Projeto Baqueart, no Centro de Ressocialização do Agreste (CRA)
Paralelamente, em Pernambuco, o projeto Baqueart, no Centro de Ressocialização do Agreste (CRA), localizado em Canhotinho, também promove a reintegração social por meio da música. Desde agosto de 2024, os detentos participam de aulas teóricas e práticas de fabricação artesanal de instrumentos de percussão, como zabumbas, surdos e pandeiros. Segundo Paulo Paes, secretário de Administração Penitenciária e Ressocialização de Pernambuco, o projeto busca oferecer uma formação técnica que permita aos internos sair do sistema penitenciário com condições de sustentar suas famílias e viver com dignidade.
Além da capacitação técnica, o projeto Baqueart se destaca pela abordagem ambientalmente sustentável, com a produção totalmente artesanal e manual, sem o uso de produtos químicos ou máquinas. Sérgio Reis, professor responsável pela formação dos internos, destacou a importância do método: “O processo é totalmente manual, respeitando o meio ambiente e ensinando uma nova forma de trabalho para os internos”.
A valorização do trabalho dos detentos no projeto Baqueart também é recompensada com remuneração e direito à remição de pena, conforme previsto na Lei de Execução Penal. “O Baqueart faz parte de uma transformação maior no sistema penitenciário de Pernambuco, onde trabalho, renda e educação são pilares fundamentais”, afirmou Alexandre Felipe, superintendente de Trabalho e Ressocialização. A iniciativa tem sido vista como um modelo a ser seguido, com planos de expansão para outras unidades prisionais no estado.
Essas iniciativas de luthieria dentro do sistema prisional não apenas promovem a capacitação técnica dos detentos, mas também oferecem um meio de abstração e reabilitação emocional por meio da música. Para Daniel Neves, presidente da ANAFIMA (Associação Nacional da Indústria da Música), os projetos têm uma importância multifacetada: “A fabricação de instrumentos musicais pelos detentos atua em dois parâmetros: a criação de um ofício e a abstração que o instrumento proporciona. Foi louvável a atitude das diretorias de ambos sistemas penitenciários que trouxeram estas atividades aos detentos”.

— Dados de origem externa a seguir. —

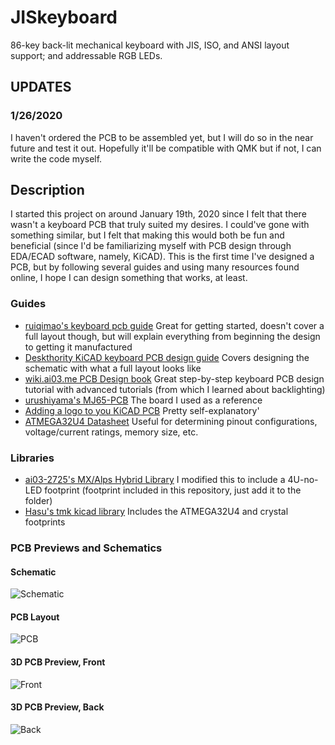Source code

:# JISkeyboard
86-key back-lit mechanical keyboard with JIS, ISO, and ANSI layout support; and addressable RGB LEDs.

## UPDATES

### 1/26/2020
I haven't ordered the PCB to be assembled yet, but I will do so in the near future and test it out. Hopefully it'll be compatible with QMK but if not, I can write the code myself.

## Description
I started this project on around January 19th, 2020 since I felt that there wasn't a keyboard PCB that truly suited my desires. I could've gone with something similar, but I felt that making this would both be fun and beneficial (since I'd be familiarizing myself with PCB design through EDA/ECAD software, namely, KiCAD). This is the first time I've designed a PCB, but by following several guides and using many resources found online, I hope I can design something that works, at least.

### Guides
* [ruiqimao's keyboard pcb guide](https://github.com/ruiqimao/keyboard-pcb-guide)
  Great for getting started, doesn't cover a full layout though, but will explain everything from beginning the design to getting it      manufactured
* [Deskthority KiCAD keyboard PCB design guide](https://deskthority.net/wiki/KiCAD_keyboard_PCB_design_guide#Creating_a_keyboard_schematic) 
  Covers designing the schematic with what a full layout looks like
* [wiki.ai03.me PCB Design book](https://wiki.ai03.me/books/pcb-design)
  Great step-by-step keyboard PCB design tutorial with advanced tutorials (from which I learned about backlighting)
* [urushiyama's MJ65-PCB](https://github.com/urushiyama/MJ65-PCB)
  The board I used as a reference
* [Adding a logo to you KiCAD PCB](https://www.re-innovation.co.uk/docs/adding-logo-to-kicad/)
  Pretty self-explanatory'
* [ATMEGA32U4 Datasheet](http://ww1.microchip.com/downloads/en/devicedoc/atmel-7766-8-bit-avr-atmega16u4-32u4_datasheet.pdf)
  Useful for determining pinout configurations, voltage/current ratings, memory size, etc.
  
### Libraries
* [ai03-2725's MX/Alps Hybrid Library](https://github.com/ai03-2725/MX_Alps_Hybrid)
  I modified this to include a 4U-no-LED footprint (footprint included in this repository, just add it to the folder)
* [Hasu's tmk kicad library](https://github.com/tmk/kicad_lib_tmk)
  Includes the ATMEGA32U4 and crystal footprints

### PCB Previews and Schematics

#### Schematic
![Schematic](https://i.imgur.com/HgGTTTZ.png)

#### PCB Layout
![PCB](https://i.imgur.com/QR3Jyfj.png)

#### 3D PCB Preview, Front
![Front](https://i.imgur.com/WALSX5l.png)

#### 3D PCB Preview, Back
![Back](https://i.imgur.com/4Qi2tKb.png)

Ao capacitar os internos para uma nova profissão e permitir que eles utilizem a música como forma de expressão e superação, os projetos Sons da Liberdade e Baqueart demonstram o potencial transformador da arte dentro do sistema penitenciário. Essas iniciativas oferecem aos detentos uma oportunidade real de reescreverem suas histórias e de retornarem à sociedade com dignidade e novas perspectivas de vida.